La nieve queda muy bien para verla en la tele, de la misma manera que el fumar debería convertir en un elemento más del cine clásico "made in USA", como ayer sugería Antonio Vegara en este periódico: "El tabaco, en el cine, si los fumadores se llaman Robert Mitchum, Humprhey Bogart o Barbara Stanwyck".
No sé si las bajas temperaturas están contribuyendo a que cada vez sean más los que piensan que lo del cambio climático no es tanto como algunos aseguran. Porque, claro, si lo del calentamiento de la tierra se produce con episodios de una ostensible frialdad, la cuestión puede entrar en una dinámica en la que la duda forme parte del paisaje.
La duda siempre es aconsejable, a no ser que se sea clérigo y le puedas desmontar la paraeta dogmática. Como también resulta aconsejable el sentido común, primo hermano de la lógica y de la razón, algo de lo que cada día se echa más en falta en esta sociedad que va en picado hacia la estupidez absoluta como si de una nuevo nirvana se tratara.

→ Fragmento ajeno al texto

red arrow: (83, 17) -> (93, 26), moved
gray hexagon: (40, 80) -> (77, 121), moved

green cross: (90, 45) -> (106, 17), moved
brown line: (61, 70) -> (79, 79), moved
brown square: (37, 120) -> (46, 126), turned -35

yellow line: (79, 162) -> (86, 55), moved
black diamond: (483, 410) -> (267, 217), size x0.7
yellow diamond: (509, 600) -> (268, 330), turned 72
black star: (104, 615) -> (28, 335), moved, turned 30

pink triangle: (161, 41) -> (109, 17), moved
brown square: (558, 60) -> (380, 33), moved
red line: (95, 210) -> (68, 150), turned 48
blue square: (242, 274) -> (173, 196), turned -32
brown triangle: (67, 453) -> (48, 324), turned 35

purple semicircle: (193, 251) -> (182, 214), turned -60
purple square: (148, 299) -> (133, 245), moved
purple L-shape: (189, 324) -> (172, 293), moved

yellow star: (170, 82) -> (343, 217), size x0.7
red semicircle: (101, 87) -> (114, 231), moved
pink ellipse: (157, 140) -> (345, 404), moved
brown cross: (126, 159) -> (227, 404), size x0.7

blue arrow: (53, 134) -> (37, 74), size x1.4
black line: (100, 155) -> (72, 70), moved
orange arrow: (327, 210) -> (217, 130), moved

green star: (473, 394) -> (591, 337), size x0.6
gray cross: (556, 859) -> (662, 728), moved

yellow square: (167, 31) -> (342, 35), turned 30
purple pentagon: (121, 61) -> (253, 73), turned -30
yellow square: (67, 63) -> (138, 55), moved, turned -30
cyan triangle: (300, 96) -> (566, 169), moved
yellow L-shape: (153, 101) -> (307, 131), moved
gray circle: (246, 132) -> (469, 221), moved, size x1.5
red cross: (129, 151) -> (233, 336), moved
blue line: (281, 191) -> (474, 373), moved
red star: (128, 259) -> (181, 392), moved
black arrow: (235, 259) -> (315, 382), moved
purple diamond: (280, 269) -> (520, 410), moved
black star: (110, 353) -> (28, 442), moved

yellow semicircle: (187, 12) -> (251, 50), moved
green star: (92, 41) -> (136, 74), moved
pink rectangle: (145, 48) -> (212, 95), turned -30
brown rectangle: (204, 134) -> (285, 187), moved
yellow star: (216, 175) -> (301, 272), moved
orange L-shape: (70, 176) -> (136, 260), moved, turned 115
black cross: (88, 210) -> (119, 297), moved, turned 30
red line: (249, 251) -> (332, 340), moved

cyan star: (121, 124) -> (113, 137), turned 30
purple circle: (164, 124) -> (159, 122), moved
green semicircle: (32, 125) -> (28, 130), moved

Porque ya me diréis qué nombre ponemos a quienes, para negar el cambio climático, argumentan que el Al Gore -ese que no llegó a presidente de EE UU porque el George Bush se lo tenía muy bien arreglado en Miami- viaja en avión particular y contamina. Con lógicas así llegaremos lejos.
Nadie puede negar la existencia del maltrato que el Homo Faber (no me atrevo, en este caso, a llamarlo Sapiens) lleva a cabo con el planeta. De un tiempo a esta parte, la contaminación ha alcanzado cotas preocupantes, pero la costumbre hace que convivamos con ella con la mayor naturalidad, como convivimos en el restaurante con los fumadores compulsivos.
Lo que está sucediendo es que, pese a los humos de la inmensa mayoría, la Naturaleza no ha dejado de ser sabia. Por eso nos permite que nos estemos adaptando positivamente a las nuevas circunstancias: un terrícola extraído hipotéticamente del siglo XIX no aguantaba en nuestra atmósfera ni dos días.
El ser humano, animal depredador por excelencia, incapaz de erradicar la pena de muerte en todo el orbe, continuador de una historia bélica que no le produce demasiado sonrojo, se siente -encima- satisfecho de su magnífico progreso.